Copy the text read from every one of the items below, word for word and line by line, leaving the pictures out of your answer.

▸ Record extracts:
=== Section Start ===
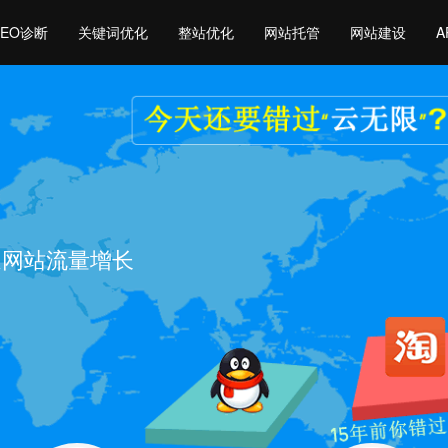
SEO诊断
关键词优化
整站优化
网站托管
网站建设
A
速网站流量增长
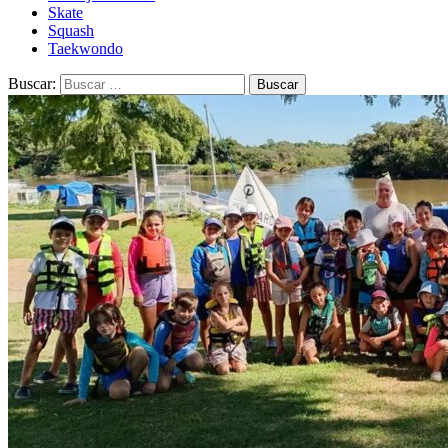
Skate
Squash
Taekwondo
Buscar:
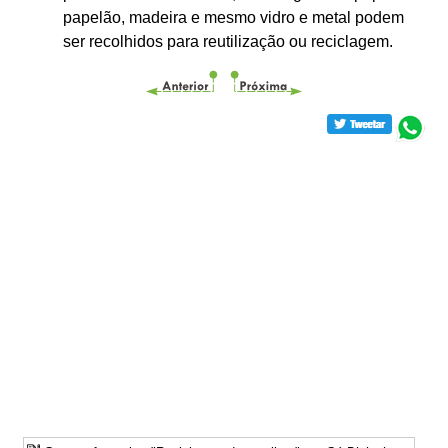
papelão, madeira e mesmo vidro e metal podem
ser recolhidos para reutilização ou reciclagem.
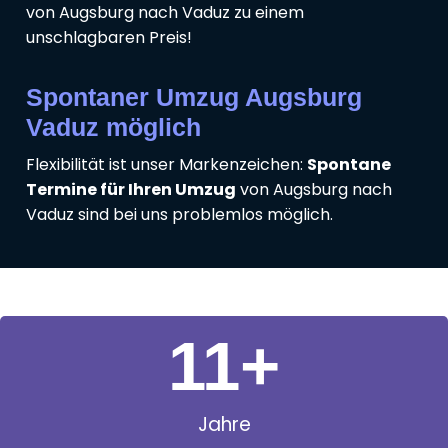
von Augsburg nach Vaduz zu einem
unschlagbaren Preis!
Spontaner Umzug Augsburg
Vaduz möglich
Flexibilität ist unser Markenzeichen:
Spontane
Termine für Ihren Umzug
von Augsburg nach
Vaduz sind bei uns problemlos möglich.
11
+
Jahre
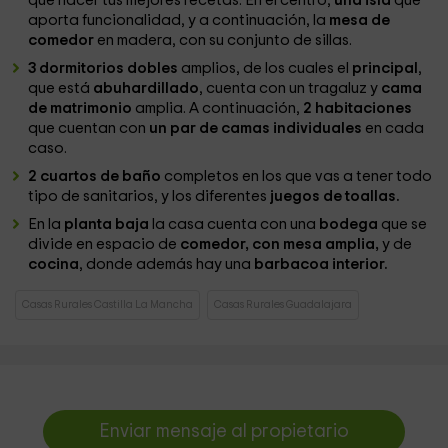
que hacer tus mejores recetas. En el centro,
una isla
que
aporta funcionalidad, y a continuación, la
mesa de
comedor
en madera, con su conjunto de sillas.
3 dormitorios dobles
amplios, de los cuales el
principal
,
que está
abuhardillado
, cuenta con un tragaluz y
cama
de matrimonio
amplia. A continuación,
2 habitaciones
que cuentan con
un par de camas individuales
en cada
caso.
2 cuartos de baño
completos en los que vas a tener todo
tipo de sanitarios, y los diferentes
juegos de toallas.
En la
planta baja
la casa cuenta con una
bodega
que se
divide en espacio de
comedor, con mesa amplia,
y de
cocina
, donde además hay una
barbacoa interior.
Casas Rurales Castilla La Mancha
Casas Rurales Guadalajara
Enviar mensaje al propietario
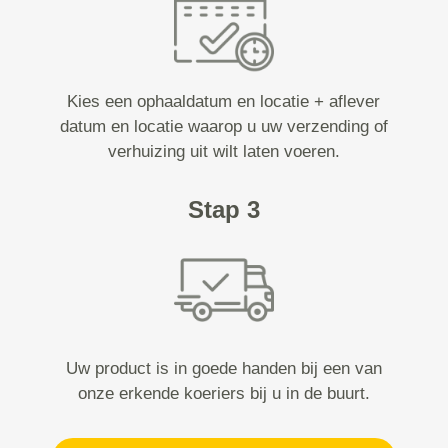
Kies een ophaaldatum en locatie + aflever
datum en locatie waarop u uw verzending of
verhuizing uit wilt laten voeren.
Stap 3
Uw product is in goede handen bij een van
onze erkende koeriers bij u in de buurt.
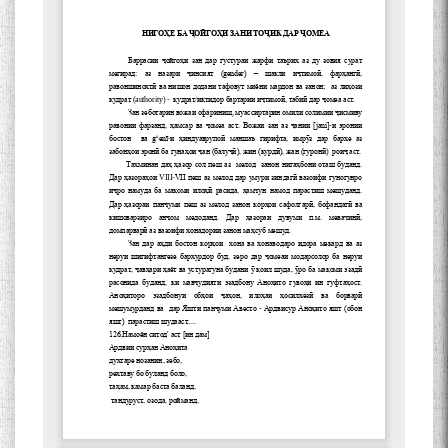
Сухбати навқаламон бо
Муъмин Қаноат\Meeting of
young talents with Mumyin
Kanoat
The Persian Gulf Beautiful
poetry from Устод Мумин
Қаноат (Ustod Mumin Qanoat)
and Master Mehryar
Mehrafarin about the conflict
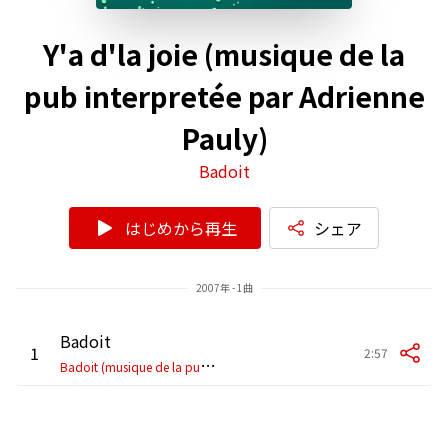
Y'a d'la joie (musique de la
pub interpretée par Adrienne
Pauly)
Badoit
はじめから再生
シェア
2007年 - 1曲
Badoit
1
2:57
B
adoit (musique de la pub interpretée par Adrienne Pauly)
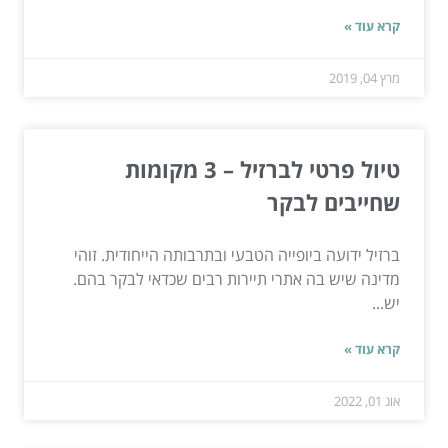
קרא עוד »
מרץ 04, 2019
טיול פרטי לברזיל – 3 מקומות
שחייבים לבקר
ברזיל ידועה ביופייה הטבעי ובתרבותה הייחודית. זוהי
מדינה שיש בה אתרי תיירות רבים שכדאי לבקר בהם.
יש...
קרא עוד »
אוג 01, 2022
=== Section End ===
▸ Reply to the task:
SEO诊断
关键词优化
整站优化
网站托管
网站建设
A
速网站流量增长
Skate
Squash
Taekwondo
Buscar:
papelão, madeira e mesmo vidro e metal podem
ser recolhidos para reutilização ou reciclagem.
von Augsburg nach Vaduz zu einem
unschlagbaren Preis!
Spontaner Umzug Augsburg
Vaduz möglich
Flexibilität ist unser Markenzeichen:
Spontane
Termine für Ihren Umzug
von Augsburg nach
Vaduz sind bei uns problemlos möglich.
11
+
Jahre
que hacer tus mejores recetas. En el centro,
una isla
que
aporta funcionalidad, y a continuación, la
mesa de
comedor
en madera, con su conjunto de sillas.
3 dormitorios dobles
amplios, de los cuales el
principal
,
que está
abuhardillado
, cuenta con un tragaluz y
cama
de matrimonio
amplia. A continuación,
2 habitaciones
que cuentan con
un par de camas individuales
en cada
caso.
2 cuartos de baño
completos en los que vas a tener todo
tipo de sanitarios, y los diferentes
juegos de toallas.
En la
planta baja
la casa cuenta con una
bodega
que se
divide en espacio de
comedor, con mesa amplia,
y de
cocina
, donde además hay una
barbacoa interior.
Casas Rurales Castilla La Mancha
Casas Rurales Guadalajara
Enviar mensaje al propietario
Kies een ophaaldatum en locatie + aflever
datum en locatie waarop u uw verzending of
verhuizing uit wilt laten voeren.
Stap 3
Uw product is in goede handen bij een van
onze erkende koeriers bij u in de buurt.
Сухбати навқаламон бо
Муъмин Қаноат\Meeting of
young talents with Mumyin
Kanoat
The Persian Gulf Beautiful
poetry from Устод Мумин
Қаноат (Ustod Mumin Qanoat)
and Master Mehryar
Mehrafarin about the conflict
Y'a d'la joie (musique de la
pub interpretée par Adrienne
Pauly)
Badoit
はじめから再生
シェア
2007年 - 1曲
Badoit
1
2:57
B
adoit (musique de la pub interpretée par Adrienne Pauly)
קרא עוד »
מרץ 04, 2019
טיול פרטי לברזיל – 3 מקומות
שחייבים לבקר
ברזיל ידועה ביופייה הטבעי ובתרבותה הייחודית. זוהי
מדינה שיש בה אתרי תיירות רבים שכדאי לבקר בהם.
יש...
קרא עוד »
אוג 01, 2022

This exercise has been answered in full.